Additionally, he says potential investors also ask for impressive financial states, devoid of which, a startup becomes unattractive to investors.
“To get investment for your startup, investors request for an impressive financial statement depicting revenue coming into the startup. If your revenue is not promising, they categorise you as a failing startup, devoid of potential. This means that they will not risk their funding on you,” Tumusiime says.
It should be noted that tech startups, especially Fintechs, largely rely on foreign investors to develop scalable products that can serve across many markets. Thus, increased availability of local and international funding allows startups to access resources from a wide range of stakeholders at different stages of development.

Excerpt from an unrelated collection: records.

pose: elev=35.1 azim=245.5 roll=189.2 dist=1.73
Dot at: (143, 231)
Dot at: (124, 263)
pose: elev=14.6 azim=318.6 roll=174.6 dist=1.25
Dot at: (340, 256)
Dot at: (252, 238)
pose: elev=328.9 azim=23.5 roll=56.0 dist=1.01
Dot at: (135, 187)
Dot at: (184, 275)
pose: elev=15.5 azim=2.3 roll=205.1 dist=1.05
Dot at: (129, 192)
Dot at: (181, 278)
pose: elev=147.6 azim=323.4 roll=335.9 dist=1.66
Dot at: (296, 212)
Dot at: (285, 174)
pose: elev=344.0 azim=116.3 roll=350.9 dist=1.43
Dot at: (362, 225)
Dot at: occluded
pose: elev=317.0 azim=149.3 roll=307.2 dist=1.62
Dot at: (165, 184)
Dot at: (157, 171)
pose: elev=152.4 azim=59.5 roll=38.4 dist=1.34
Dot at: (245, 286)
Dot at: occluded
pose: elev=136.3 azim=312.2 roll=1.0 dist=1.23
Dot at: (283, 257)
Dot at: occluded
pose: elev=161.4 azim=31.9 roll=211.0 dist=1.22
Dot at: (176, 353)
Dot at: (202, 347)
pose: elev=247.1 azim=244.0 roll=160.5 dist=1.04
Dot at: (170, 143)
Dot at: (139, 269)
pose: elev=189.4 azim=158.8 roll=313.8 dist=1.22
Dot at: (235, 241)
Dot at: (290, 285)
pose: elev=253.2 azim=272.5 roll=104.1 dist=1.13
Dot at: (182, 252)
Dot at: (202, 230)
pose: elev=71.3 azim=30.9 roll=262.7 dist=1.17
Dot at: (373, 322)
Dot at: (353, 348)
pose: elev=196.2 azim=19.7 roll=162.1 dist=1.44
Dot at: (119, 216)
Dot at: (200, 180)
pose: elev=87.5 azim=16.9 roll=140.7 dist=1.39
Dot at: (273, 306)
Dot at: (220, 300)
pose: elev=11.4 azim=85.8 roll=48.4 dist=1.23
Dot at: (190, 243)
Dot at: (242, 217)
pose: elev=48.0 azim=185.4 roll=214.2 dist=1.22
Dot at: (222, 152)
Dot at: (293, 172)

However, John Ndabarasa, the Startup relations associate on the Netherlands Trust Fund Uganda and engagement associate at the International Trade Center, says it is neither too difficult nor too easy to get funding for startups.
According to Ndabarasa, the gist of the matter is that often there is a general mismatch between startup ideas and expectations of potential funders.
“Startups at the ideation stage barely receive money because they are yet to generate revenue. Experts often say money is not everything because many startups have got money and still failed into oblivion.
What startups need to address is the glaring skills gap,” he said.
Kimbugwe says for Uganda to position itself very well in the market to become an investment destination, the fintechs have to invest in flagship products or Minimum Viable Product (MVP).
Ms Kimbugwe adds that a Minimum Viable Product should be bankable and have the ability to attract investors. This means the product can serve a million or more people across different markets. This partly explains why Kenya and Nigeria lead in attracting funding.
“The irony about venture capital is not simply about bidding for funding, but you need a scalable product, to attract investors. If I have a million dollars, what is my return on investment in two years?” she ponders.
Lack of cyber risk safeguards
Telecom giants MTN and Airtel Uganda together with Stanbic Bank on October 5, 2020 suspended bank-to-wallet mobile money transactions. This followed a cyber-attack on Pegasus Technologies, a third party aggregator of digital payments. The biggest dent caused by the hack was eroding customers’ trust in digital financial services.
As FinTechs continue to disrupt the financial services sector in Uganda, regulators must be alive to the threats posed by this disruption; as the Pegasus hack has demonstrated.
In the absence of state regulation, should the players be left to operate without any kind of regulation?
Through their umbrella association, the Financial Technology Service Providers Association (FITSPA), FinTechs have come up with an Industry Code of Conduct that all members of FITSPA are expected to uphold. The Pegasus incident and other cyber-fraud attacks that have occurred in Uganda, makes the case for FITSPA as an industry association to take a more active role in compelling its members to implement, test and strengthen their anti-cyber fraud safeguards.
Limited financial inclusion
Despite the commendable strides made by Fintechs, a wide gap remains for women, PWDs, rural populations, as well as the young and urban poor.
Women are particularly disadvantaged because of the digital gender divide. A recent study, conducted in 86 per cent of low-income countries, found that more men own mobile phones than women.
The study also found that 58 per cent of these same countries have a gender gap of more than 5 per cent.
Damali Ssali, a financial inclusion enthusiast, says financial inclusion will only be attained if Fintech operators focus their services and developments to solutions that can help women, PWDs, the low-income earners, the urban poor, the unbanked, the underbanked, as well as the small and medium-sized enterprises.